In the records below, copy verbatim the lines from the one containing "- Partner closely" through the one containing "its affiliates or", both included.

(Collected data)
============================================================

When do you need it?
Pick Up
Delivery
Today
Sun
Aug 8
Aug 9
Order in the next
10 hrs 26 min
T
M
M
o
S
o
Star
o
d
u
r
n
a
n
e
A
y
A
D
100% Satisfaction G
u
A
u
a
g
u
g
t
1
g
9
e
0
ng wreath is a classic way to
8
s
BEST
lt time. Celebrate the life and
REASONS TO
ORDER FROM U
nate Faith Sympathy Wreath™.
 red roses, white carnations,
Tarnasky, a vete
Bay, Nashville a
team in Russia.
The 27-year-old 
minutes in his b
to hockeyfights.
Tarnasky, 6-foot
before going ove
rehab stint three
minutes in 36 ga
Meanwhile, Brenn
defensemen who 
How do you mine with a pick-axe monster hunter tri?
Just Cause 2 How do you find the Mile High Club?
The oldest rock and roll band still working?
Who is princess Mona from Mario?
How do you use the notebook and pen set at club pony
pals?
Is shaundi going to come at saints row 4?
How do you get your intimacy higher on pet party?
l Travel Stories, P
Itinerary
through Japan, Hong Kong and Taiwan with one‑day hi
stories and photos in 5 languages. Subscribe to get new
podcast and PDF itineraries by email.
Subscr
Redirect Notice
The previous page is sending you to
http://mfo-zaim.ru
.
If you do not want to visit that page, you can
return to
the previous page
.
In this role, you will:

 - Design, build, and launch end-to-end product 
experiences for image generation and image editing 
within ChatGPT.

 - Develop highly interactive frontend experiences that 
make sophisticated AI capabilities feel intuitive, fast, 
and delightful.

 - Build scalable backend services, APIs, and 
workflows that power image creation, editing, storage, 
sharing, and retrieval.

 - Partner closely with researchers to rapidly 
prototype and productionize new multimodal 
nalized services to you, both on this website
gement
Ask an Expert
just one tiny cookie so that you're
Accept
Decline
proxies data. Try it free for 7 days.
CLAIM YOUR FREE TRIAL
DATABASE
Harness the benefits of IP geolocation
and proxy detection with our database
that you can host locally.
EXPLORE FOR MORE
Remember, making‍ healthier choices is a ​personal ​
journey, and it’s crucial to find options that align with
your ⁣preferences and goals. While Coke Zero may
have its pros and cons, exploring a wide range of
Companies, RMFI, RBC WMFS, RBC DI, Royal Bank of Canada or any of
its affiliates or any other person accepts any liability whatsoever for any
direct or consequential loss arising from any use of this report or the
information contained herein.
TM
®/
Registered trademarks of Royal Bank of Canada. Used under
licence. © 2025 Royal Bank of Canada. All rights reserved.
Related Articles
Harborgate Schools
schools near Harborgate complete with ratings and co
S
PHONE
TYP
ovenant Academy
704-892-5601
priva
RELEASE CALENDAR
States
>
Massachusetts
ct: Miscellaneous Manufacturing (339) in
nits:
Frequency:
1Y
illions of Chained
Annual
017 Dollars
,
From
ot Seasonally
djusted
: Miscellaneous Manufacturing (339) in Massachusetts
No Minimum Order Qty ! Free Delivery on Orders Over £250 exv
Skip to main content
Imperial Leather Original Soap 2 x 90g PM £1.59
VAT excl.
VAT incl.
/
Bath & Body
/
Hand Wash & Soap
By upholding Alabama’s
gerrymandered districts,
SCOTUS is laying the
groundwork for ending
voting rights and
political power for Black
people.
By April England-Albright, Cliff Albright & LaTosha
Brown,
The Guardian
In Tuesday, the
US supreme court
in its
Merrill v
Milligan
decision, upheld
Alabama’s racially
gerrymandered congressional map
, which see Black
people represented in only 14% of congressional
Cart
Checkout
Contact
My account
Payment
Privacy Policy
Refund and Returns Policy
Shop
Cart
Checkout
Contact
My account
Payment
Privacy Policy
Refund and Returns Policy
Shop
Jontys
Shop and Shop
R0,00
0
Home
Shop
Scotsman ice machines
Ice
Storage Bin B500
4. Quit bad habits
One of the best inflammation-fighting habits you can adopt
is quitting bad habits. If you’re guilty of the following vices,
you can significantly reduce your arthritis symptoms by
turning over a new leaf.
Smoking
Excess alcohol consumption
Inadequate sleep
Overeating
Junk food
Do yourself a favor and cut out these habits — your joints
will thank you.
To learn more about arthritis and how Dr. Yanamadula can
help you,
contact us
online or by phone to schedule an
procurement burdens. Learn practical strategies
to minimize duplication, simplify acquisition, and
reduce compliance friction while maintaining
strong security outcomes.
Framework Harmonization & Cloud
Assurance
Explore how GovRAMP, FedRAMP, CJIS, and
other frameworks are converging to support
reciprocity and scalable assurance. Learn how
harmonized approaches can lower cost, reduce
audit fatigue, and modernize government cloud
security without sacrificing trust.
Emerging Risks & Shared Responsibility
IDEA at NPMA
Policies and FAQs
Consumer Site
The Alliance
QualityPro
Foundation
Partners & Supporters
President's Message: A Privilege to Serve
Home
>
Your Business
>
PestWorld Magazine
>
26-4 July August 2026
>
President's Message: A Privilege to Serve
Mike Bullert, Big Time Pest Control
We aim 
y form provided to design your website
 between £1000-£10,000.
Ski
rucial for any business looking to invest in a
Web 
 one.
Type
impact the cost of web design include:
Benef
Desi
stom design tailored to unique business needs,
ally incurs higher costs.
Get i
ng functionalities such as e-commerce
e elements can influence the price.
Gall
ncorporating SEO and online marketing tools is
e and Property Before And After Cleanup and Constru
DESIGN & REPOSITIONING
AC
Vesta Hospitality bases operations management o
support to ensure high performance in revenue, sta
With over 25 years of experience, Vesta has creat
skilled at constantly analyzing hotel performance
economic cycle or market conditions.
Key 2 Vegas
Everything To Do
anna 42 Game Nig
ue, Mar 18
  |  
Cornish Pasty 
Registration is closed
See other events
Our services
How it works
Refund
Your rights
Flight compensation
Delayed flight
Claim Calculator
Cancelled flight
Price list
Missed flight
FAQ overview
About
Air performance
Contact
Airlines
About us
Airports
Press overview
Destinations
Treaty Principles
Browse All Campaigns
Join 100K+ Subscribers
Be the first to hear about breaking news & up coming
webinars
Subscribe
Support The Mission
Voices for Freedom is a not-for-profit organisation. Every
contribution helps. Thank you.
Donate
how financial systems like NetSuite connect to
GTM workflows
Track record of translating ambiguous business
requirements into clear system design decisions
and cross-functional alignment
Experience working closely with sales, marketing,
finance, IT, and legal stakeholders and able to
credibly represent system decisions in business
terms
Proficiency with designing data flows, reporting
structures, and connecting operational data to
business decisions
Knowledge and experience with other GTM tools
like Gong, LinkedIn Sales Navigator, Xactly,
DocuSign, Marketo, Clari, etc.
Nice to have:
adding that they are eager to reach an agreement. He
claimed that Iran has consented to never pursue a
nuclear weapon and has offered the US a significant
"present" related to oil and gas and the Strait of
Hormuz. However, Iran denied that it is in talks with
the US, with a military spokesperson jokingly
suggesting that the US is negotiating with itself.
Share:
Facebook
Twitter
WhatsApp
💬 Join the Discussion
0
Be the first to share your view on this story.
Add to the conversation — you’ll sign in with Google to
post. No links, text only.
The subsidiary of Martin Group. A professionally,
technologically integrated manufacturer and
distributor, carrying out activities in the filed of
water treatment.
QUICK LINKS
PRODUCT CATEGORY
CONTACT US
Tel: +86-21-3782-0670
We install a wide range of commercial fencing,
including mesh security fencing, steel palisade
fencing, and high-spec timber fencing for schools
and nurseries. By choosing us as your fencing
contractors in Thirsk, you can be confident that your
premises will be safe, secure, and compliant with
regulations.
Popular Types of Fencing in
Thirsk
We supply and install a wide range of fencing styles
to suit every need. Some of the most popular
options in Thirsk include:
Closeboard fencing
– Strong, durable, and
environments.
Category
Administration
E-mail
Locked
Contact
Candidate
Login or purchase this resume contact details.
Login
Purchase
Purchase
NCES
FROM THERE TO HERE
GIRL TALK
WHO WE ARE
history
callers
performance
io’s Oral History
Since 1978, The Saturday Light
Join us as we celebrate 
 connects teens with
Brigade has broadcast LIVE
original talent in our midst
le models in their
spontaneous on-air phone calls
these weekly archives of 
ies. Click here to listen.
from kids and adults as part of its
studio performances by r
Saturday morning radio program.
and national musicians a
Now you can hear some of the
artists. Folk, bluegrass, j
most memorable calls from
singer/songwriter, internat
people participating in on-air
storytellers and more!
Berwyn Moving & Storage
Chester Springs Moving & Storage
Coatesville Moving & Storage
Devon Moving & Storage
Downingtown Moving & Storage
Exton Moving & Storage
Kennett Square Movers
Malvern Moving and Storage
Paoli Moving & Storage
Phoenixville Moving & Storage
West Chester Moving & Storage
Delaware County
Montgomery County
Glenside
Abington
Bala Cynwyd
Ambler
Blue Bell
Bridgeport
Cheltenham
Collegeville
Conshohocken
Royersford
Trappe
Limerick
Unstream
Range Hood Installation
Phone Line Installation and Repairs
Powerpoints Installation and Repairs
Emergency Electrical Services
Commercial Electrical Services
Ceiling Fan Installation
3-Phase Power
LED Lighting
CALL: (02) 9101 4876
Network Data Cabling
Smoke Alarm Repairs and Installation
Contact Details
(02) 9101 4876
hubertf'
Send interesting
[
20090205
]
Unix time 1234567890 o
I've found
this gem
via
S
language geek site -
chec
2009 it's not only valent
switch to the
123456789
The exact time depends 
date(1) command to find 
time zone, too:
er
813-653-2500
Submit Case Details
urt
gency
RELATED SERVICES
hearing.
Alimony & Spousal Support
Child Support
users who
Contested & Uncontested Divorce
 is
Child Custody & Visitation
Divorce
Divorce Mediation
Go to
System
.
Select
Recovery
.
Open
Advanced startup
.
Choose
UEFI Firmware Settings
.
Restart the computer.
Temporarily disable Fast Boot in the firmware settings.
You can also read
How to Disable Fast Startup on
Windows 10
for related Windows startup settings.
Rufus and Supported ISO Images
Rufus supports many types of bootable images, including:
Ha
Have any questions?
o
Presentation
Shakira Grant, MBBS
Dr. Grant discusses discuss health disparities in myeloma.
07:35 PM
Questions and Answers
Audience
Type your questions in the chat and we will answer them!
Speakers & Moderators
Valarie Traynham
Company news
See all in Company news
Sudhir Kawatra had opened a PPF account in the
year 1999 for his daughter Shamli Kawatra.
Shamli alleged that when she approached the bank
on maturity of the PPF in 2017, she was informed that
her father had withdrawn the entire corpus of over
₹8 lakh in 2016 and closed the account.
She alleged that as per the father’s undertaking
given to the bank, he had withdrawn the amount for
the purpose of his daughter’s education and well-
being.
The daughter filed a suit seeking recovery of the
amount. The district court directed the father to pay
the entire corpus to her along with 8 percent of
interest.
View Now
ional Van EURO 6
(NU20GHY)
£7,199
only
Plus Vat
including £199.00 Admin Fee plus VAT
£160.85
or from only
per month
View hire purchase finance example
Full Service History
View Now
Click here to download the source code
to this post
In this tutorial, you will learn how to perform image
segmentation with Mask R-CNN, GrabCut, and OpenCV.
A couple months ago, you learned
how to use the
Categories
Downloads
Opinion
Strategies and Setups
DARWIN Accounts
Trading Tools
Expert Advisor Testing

============================================================

__Answer to this problem__
 - Partner closely with researchers to rapidly 
prototype and productionize new multimodal 
nalized services to you, both on this website
gement
Ask an Expert
just one tiny cookie so that you're
Accept
Decline
proxies data. Try it free for 7 days.
CLAIM YOUR FREE TRIAL
DATABASE
Harness the benefits of IP geolocation
and proxy detection with our database
that you can host locally.
EXPLORE FOR MORE
Remember, making‍ healthier choices is a ​personal ​
journey, and it’s crucial to find options that align with
your ⁣preferences and goals. While Coke Zero may
have its pros and cons, exploring a wide range of
Companies, RMFI, RBC WMFS, RBC DI, Royal Bank of Canada or any of
its affiliates or any other person accepts any liability whatsoever for any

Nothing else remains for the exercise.